Exercise materials:
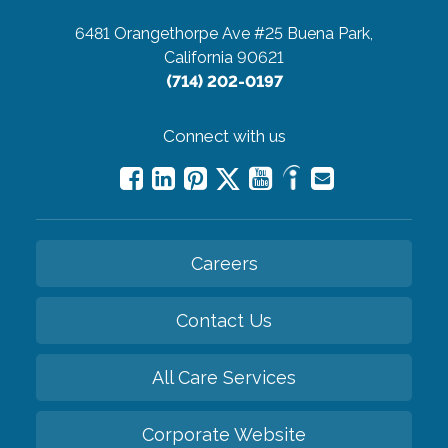
6481 Orangethorpe Ave #25
Buena Park,
California 90621
(714) 202-0197
Connect with us
Careers
Contact Us
All Care Services
Corporate Website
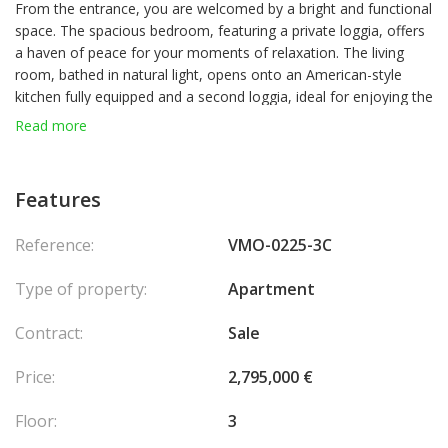
From the entrance, you are welcomed by a bright and functional
space. The spacious bedroom, featuring a private loggia, offers
a haven of peace for your moments of relaxation. The living
room, bathed in natural light, opens onto an American-style
kitchen fully equipped and a second loggia, ideal for enjoying the
outdoors in complete privacy. A modern bathroom and a
Read more
laundry area complete this exceptional property.
Features
Reference:
VMO-0225-3C
Type of property:
Apartment
Contract:
Sale
Price:
2,795,000 €
Floor:
3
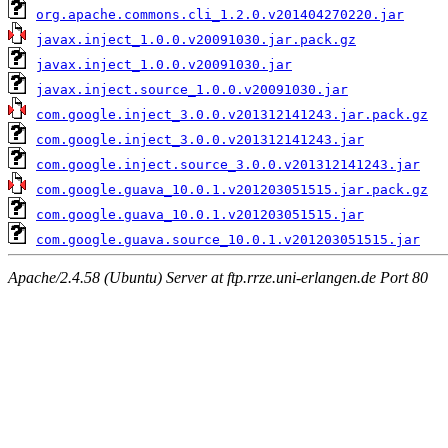
org.apache.commons.cli_1.2.0.v201404270220.jar
javax.inject_1.0.0.v20091030.jar.pack.gz
javax.inject_1.0.0.v20091030.jar
javax.inject.source_1.0.0.v20091030.jar
com.google.inject_3.0.0.v201312141243.jar.pack.gz
com.google.inject_3.0.0.v201312141243.jar
com.google.inject.source_3.0.0.v201312141243.jar
com.google.guava_10.0.1.v201203051515.jar.pack.gz
com.google.guava_10.0.1.v201203051515.jar
com.google.guava.source_10.0.1.v201203051515.jar
Apache/2.4.58 (Ubuntu) Server at ftp.rrze.uni-erlangen.de Port 80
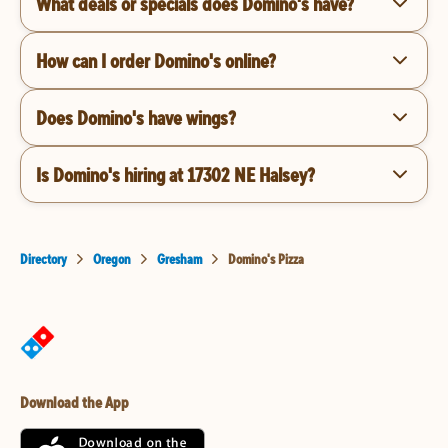
What deals or specials does Domino's have?
How can I order Domino's online?
Does Domino's have wings?
Is Domino's hiring at 17302 NE Halsey?
Directory
Oregon
Gresham
Domino's Pizza
Download the App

What the task requires: How many lines of the records above contain the string "loggia" with exactly that capitalization? Reply with the number alone.

Worked solution: 2